Le CSO sera la référence sportive suprême. Il chapeautera à la fois l’équipe nationale masculine, l’équipe nationale féminine et l’ensemble du développement du football en Suisse. Trois domaines jusqu’ici distincts qui seront désormais réunis sous une même autorité. La personne nommée reportera directement à Peter Knäbel et sera placée sur un pied d’égalité avec le secrétaire général Robert Breiter. Ce dernier, qui supervisait jusqu’ici le football féminin et le développement, transmet ces responsabilités au futur CSO et récupère en contrepartie un projet d’envergure: le «Home of Football», cette maison du football suisse, construite à Thoune, et dont il pilotera la mise en œuvre.
Une réforme structurante en deux temps
Contactée, l’ASF n’a pas souhaité commenter les informations de Blick. Mais dès fin 2025, Peter Knäbel avait esquissé les contours de cette réforme dans le rapport annuel de la fédération, évoquant une adaptation des statuts afin de «réorganiser le sport» à l’horizon 2026.
La prochaine étape est fixée au 22 mai: l’Assemblée des délégués devra valider cette évolution, permettant ensuite au comité central d’ajuster l’organisation. Le calendrier est serré. Le CSO doit être nommé avant la Coupe du monde 2026. Dans la foulée, un autre dossier majeur sera tranché : la succession de Pierluigi Tami au poste de directeur de la Nati masculine.
Ce futur directeur devra entrer en fonction au plus tard lors du rassemblement de septembre. Autant dire que les premières démarches ont déjà commencé en coulisses.
Plusieurs profils à l’étude
Selon Blick, plusieurs figures connues gravitent déjà autour de ces postes. Parmi elles, Philippe Senderos. L’ancien défenseur d’Arsenal travaille aujourd’hui à la FIFA, au sein du département «Global Football Development», sous la direction d’Arsène Wenger. Le Genevois pourrait être tenté par un rôle de CSO, davantage en adéquation avec son statut qu’un poste de directeur de la Nati.
Le nom de Diego Benaglio circule également avec insistance. L’ex-gardien international est déjà impliqué avec les M21 et siège au conseil de surveillance de Wolfsburg. Il pourrait correspondre aux deux fonctions.
Autre candidat intéressé: Stefan Wolf, ancien président de Lucerne, en quête d’un nouveau défi. Le profil de Marco Otero, aujourd’hui directeur technique de l’Espanyol Barcelone après des passages remarqués à Sion, Valence et Marseille, retient aussi l’attention. Enfin, Marinko Jurendic, passé par Zurich et Augsbourg, ou encore Daniel Stucki, récemment libéré de ses fonctions à Bâle, pourraient entrer dans la course.

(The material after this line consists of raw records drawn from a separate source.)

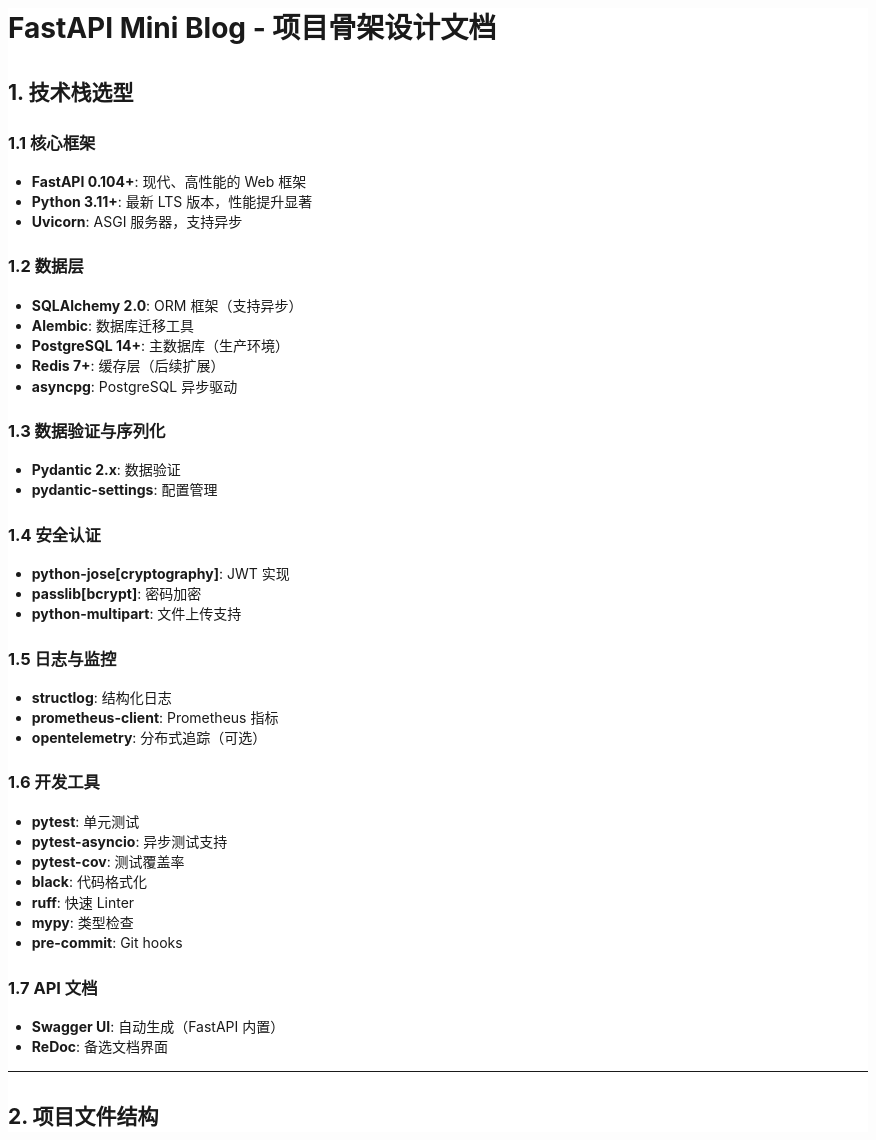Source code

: # FastAPI Mini Blog - 项目骨架设计文档

## 1. 技术栈选型

### 1.1 核心框架
- **FastAPI 0.104+**: 现代、高性能的 Web 框架
- **Python 3.11+**: 最新 LTS 版本，性能提升显著
- **Uvicorn**: ASGI 服务器，支持异步

### 1.2 数据层
- **SQLAlchemy 2.0**: ORM 框架（支持异步）
- **Alembic**: 数据库迁移工具
- **PostgreSQL 14+**: 主数据库（生产环境）
- **Redis 7+**: 缓存层（后续扩展）
- **asyncpg**: PostgreSQL 异步驱动

### 1.3 数据验证与序列化
- **Pydantic 2.x**: 数据验证
- **pydantic-settings**: 配置管理

### 1.4 安全认证
- **python-jose[cryptography]**: JWT 实现
- **passlib[bcrypt]**: 密码加密
- **python-multipart**: 文件上传支持

### 1.5 日志与监控
- **structlog**: 结构化日志
- **prometheus-client**: Prometheus 指标
- **opentelemetry**: 分布式追踪（可选）

### 1.6 开发工具
- **pytest**: 单元测试
- **pytest-asyncio**: 异步测试支持
- **pytest-cov**: 测试覆盖率
- **black**: 代码格式化
- **ruff**: 快速 Linter
- **mypy**: 类型检查
- **pre-commit**: Git hooks

### 1.7 API 文档
- **Swagger UI**: 自动生成（FastAPI 内置）
- **ReDoc**: 备选文档界面

---

## 2. 项目文件结构
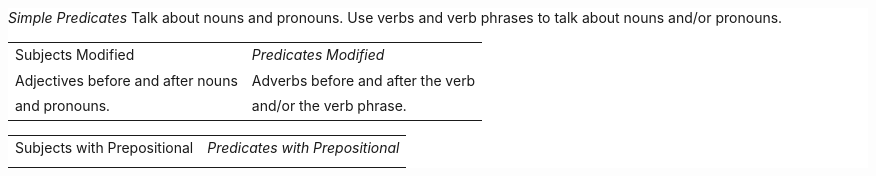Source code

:    <td>
    <i>
     Simple Predicates
    </i>
   </td>
  </tr>
  <tr>
   <td>
    Talk about nouns and pronouns.
   </td>
   <td>
    Use verbs and verb phrases to talk   about nouns and/or pronouns.
   </td>
  </tr>
 </table>
 <i>
 </i>
 <p>
 </p>
 <table border="0">
  <tr>
   <td>
    Subjects Modified
   </td>
   <td>
    <i>
     Predicates Modified
    </i>
   </td>
  </tr>
  <tr>
   <td>
    Adjectives before and after nouns
   </td>
   <td>
    Adverbs before and after the verb
   </td>
  </tr>
  <tr>
   <td>
    and pronouns.
   </td>
   <td>
    and/or the verb phrase.
   </td>
  </tr>
 </table>
 <i>
 </i>
 <p>
 </p>
 <table border="0">
  <tr>
   <td>
    Subjects with Prepositional
   </td>
   <td>
    <i>
     Predicates with Prepositional
    </i>
   </td>
  </tr>
  <tr>
   <td>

Une influence jusque sur le terrain
Quelles conséquences pour la sélection? Murat Yakin n’est pas menacé à court terme: il est sous contrat. Mais la nouvelle structure va redessiner toute la hiérarchie sportive. Le futur CSO aura son mot à dire sur la nomination du directeur de la Nati, qui lui-même influencera la direction sportive de l’équipe après la Coupe du monde 2026.
En clair, la patte de Peter Knäbel ne se limitera pas aux bureaux: elle finira aussi par se refléter sur le terrain.